╭─ Document extract
Seraphim of Sarov (1759-1833)
Holy Saint and Starets of the Russian Orthodox Church

The Holy Land of Russia

Dostoevsky affirmed that the Russian people ‘recognizes sanctity as the highest value’, and formal canonisation in the Russian Church confirms popular veneration, Russian spirituality is especially illuminated in its saints. Saint Vladimir, Prince of Kiev (980-1015) and converter of Russia to Christianity, instituted an emphasis on the social, corporate implications of Christianity. The first Russian saints to be canonised were his sons. Saint Boris and the childlike Saint Gleb, who were political victims, killed in 1015 by their brother, but not martyrs for their faith. Their sanctity was popularly perceived in their voluntary participation in Christ’s passion, an intuition, through suffering, of the emptied-out, humiliated Christ. Subsequently the Russian church has especially loved and venerated a tradition of gentle sufferers, a feeling complemented by the power of belief in the resurrection and its universal application (the Russian word for Sunday is resurrection). A sense of the complete incarnation of the spiritual in the material is a fundamental theme in Russian spirituality; it is implicit in the Russian peasant’s feeling for the earth, Holy Russia, and in the sense of divine presence in the icons, crosses and other holy objects that are kissed and worshipped in the Russian church. Pope St John Paul II wrote an encyclical shortly after his election, ‘The Holy Land of Rus‘, thus confirming this valuable tradition.

The Holy Icons

To look at an icon is to enter into the reality portrayed by the icon. Hence the Russian (and other orthodox communions) use of Icons. The saints and martyrs are in heaven with Almighty God, and Jesus Christ, and the Virgin Mary. As one gazes at an icon, one leaves the earthly realm and enters the sacred. The Orthodox liturgical calendar is full of the names of martyrs and confessors for icons. The Russian preference for the Vladimir icon of the Mother of God, known as Umilenie (tenderness), rather than the Odigitriya (queen type), strikes a deep chord in Russian spirituality: the Russians especially love and venerate the Mother of God as Mother, the one human being who achieved an ideal harmony of spirit and body to become the genuine, free partner of the Creator. It is the Virgin Mary who appears as the Divine to St Seraphim of Sarov.
╰─
╭─ Provided records
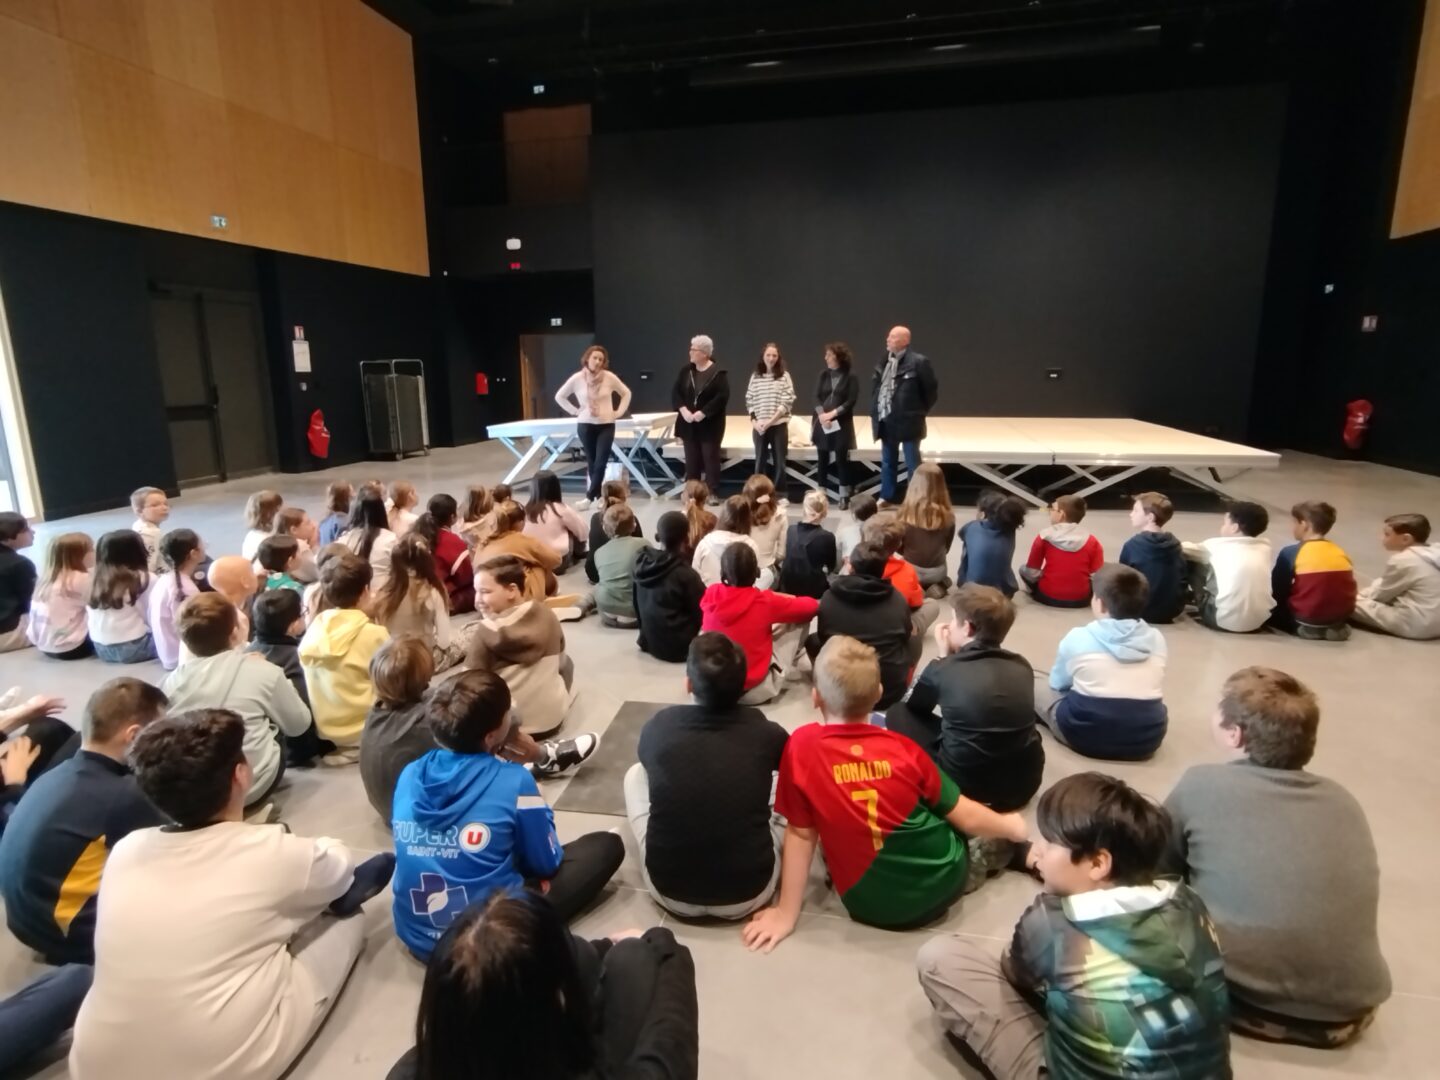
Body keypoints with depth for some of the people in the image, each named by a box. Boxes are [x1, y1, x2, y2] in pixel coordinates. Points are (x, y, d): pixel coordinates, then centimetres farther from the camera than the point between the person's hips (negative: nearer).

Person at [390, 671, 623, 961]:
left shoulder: (409, 775, -6)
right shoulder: (513, 781, -20)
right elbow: (545, 864, -6)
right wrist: (539, 806, 11)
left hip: (417, 937, 5)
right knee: (608, 845, 2)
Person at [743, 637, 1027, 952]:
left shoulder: (801, 746, -19)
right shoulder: (902, 748, -14)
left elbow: (801, 834, -12)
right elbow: (966, 818, -4)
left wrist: (787, 914, -2)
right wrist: (1010, 827, 17)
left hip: (874, 908, -1)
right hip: (942, 883, 1)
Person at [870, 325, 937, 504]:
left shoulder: (918, 362, -13)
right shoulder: (884, 361, 7)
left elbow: (930, 389, -7)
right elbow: (875, 385, 16)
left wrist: (920, 412, -1)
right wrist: (874, 412, 10)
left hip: (907, 420, -7)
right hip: (886, 420, 7)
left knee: (913, 463, 3)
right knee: (887, 462, 16)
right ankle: (887, 497, 28)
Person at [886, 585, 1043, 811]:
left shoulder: (943, 670, -14)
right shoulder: (1022, 666, -1)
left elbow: (916, 705, 8)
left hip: (968, 786, -5)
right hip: (1026, 784, 6)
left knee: (898, 712, 12)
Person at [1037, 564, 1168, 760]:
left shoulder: (1078, 638, -8)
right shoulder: (1157, 639, 0)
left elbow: (1057, 684, 8)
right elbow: (1154, 688, 16)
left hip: (1085, 735, -3)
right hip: (1147, 739, 3)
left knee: (1040, 692, 19)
╰─
Work request A:
According to the piece on Seraphim of Sarov, who were the first Russian saints to be canonized?
Work request B:
In the entries, substitute "hand" for "wrist" in everything from the line containing "left hip: (417, 937, 5)" down to the line containing "left hip: (874, 908, -1)", and return only those lines.
The piece on Seraphim of Sarov and the entries have no connection to each other.

Written solution A:
Saint Vladimir's sons, Saint Boris and Saint Gleb.

Written solution B:
left hip: (417, 937, 5)
right knee: (608, 845, 2)
Person at [743, 637, 1027, 952]:
left shoulder: (801, 746, -19)
right shoulder: (902, 748, -14)
left elbow: (801, 834, -12)
right elbow: (966, 818, -4)
left hand: (787, 914, -2)
right hand: (1010, 827, 17)
left hip: (874, 908, -1)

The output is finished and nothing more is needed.